Defining Justice

By Dave Johns

Victors’ Justice?

Saddamn Hussein's famous gun-in-hand picture

F rom the beginning of the process leading up to Saddam’s trial, there has been concern among some international lawyers that the United States has played too prominent a role and that the court’s final verdict may be seen as “victors’ justice.” And many who opposed the invasion of Iraq have claimed that the tribunal represents a way for the Coalition to justify the war in the court of public opinion now that weapons of mass destruction have not been found. In any case, the victors’ challenge today is to help the court establish and follow clear principles of law and human rights so that its process is viewed as measured and fair.

What does history say about victors and justice?

After winning a war, the victors can usually do what they want with their defeated foes. In human history, trials are the exception and not the rule. In 1943, Soviet leader Joseph Stalin toasted to someday executing 50,000 to 100,000 Nazis. After the war, U.S. Treasury Secretary Henry Morgenthau told Roosevelt he thought the Allies should summarily shoot as many as 2,500 top Nazis. Churchill favored execution for Nazi leaders too. When he told Stalin this, the premier reportedly bragged, “In the Soviet Union, we never execute anyone without a trial.” Churchill agreed: “Of course, of course. We should give them a trial first.” In the end, the Allies devised something better than a Soviet–style “show trial,” thanks in large part to Henry Stimson, the U.S. Secretary of War, who felt that victors should offer their enemies a procedure that embodied “at least the rudimentary aspects of the Bill of Rights.” The Nuremberg Trials that followed became an essential model for how to deal fairly with war criminals. “Victory in war can provide the opportunity to do justice,” wrote Gary J. Bass, a professor of international affairs at Princeton, in Social Research. “The punishment of defeated enemies is a matter of the highest importance, quite literally of war or peace. If it is done well … it can help build a stable world order.”

What is the basis for some critics challenging the tribunal’s legitimacy?

In December 2003, the Coalition Provisional Authority (CPA) authorized the Iraqi Governing Council to create a tribunal to try Iraqis for war crimes, crimes against humanity, genocide and other crimes –– offenses that were not previously in Iraqi law books. The move troubled some legal observers because the fourth Geneva Convention limits the authority of occupying powers to make law in the country they occupy. Since then, however, the freely elected Iraqi legislature has formally adopted the tribunal laws, an action which appears to lend the court legitimacy.
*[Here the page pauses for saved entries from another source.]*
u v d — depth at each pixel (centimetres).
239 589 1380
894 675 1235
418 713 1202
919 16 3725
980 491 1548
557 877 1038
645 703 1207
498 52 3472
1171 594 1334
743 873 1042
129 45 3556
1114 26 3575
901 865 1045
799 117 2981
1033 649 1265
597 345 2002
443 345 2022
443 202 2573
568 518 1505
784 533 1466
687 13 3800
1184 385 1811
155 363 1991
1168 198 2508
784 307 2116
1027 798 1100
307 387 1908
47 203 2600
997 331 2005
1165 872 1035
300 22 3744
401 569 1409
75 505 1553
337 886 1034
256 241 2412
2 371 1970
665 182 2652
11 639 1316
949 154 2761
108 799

Others disagree. The United Nations, for one, has said the court will never satisfy its standards for justice. Some scholars have wondered if Iraqi judges, so long isolated from modern courts, could maintain control of such a complex case. Many of Iraq’s most senior judges were barred from participating because they were deemed too closely associated with Saddam’s regime. But despite the challenges, polls show that a majority of Iraqis believe in trying Saddam in Iraq and before Iraqi judges. Kanan Makiya, founder of the Iraq Memory Foundation, an organization that is documenting Ba’ath crimes, praised the Iraqi process on CNN: “I think this is magnificent. I think the fact that this is happening is a watershed in Arab politics.” Still, the trial faces great challenges. In mid–January, the court’s chief judge, Rizgar Amin, resigned –– reportedly over political pressure to quiet Saddam and speed up the trial –– leaving an essential role to fill.

How extensive is U.S. involvement in the tribunal?

The court has faced allegations of U.S. political influence since it began; its first administrator was Salem Chalabi, an Iraqi exile who took part in the U.S. State Department’s Future of Iraq program. He is also the nephew of Ahmed Chalabi, the controversial Iraqi exile who reportedly funneled flawed intelligence about weapons of mass destruction to the Pentagon in the run–up to the war. The United States contributes $128 million a year to the court, which far outstrips what Iraq pays, and the tribunal cannot hear complaints against non–Iraqi nationals, such as U.S. troops. Coalition groups control many of the documents that will be used as evidence, raising the worry that papers embarrassing or incriminating to the United States might be withheld. Tribunal rules allow “sovereign nations” to close the court to the public if they feel that evidence being heard could harm their “national security” –– a rule that might be used by the United States to squelch press coverage of any courtroom discussions of its dealings with Saddam during the 1980s. The Reagan administration actively supported Iraq during the Iran–Iraq war and supplied Saddam’s regime with satellite photos of Iranian troop movements.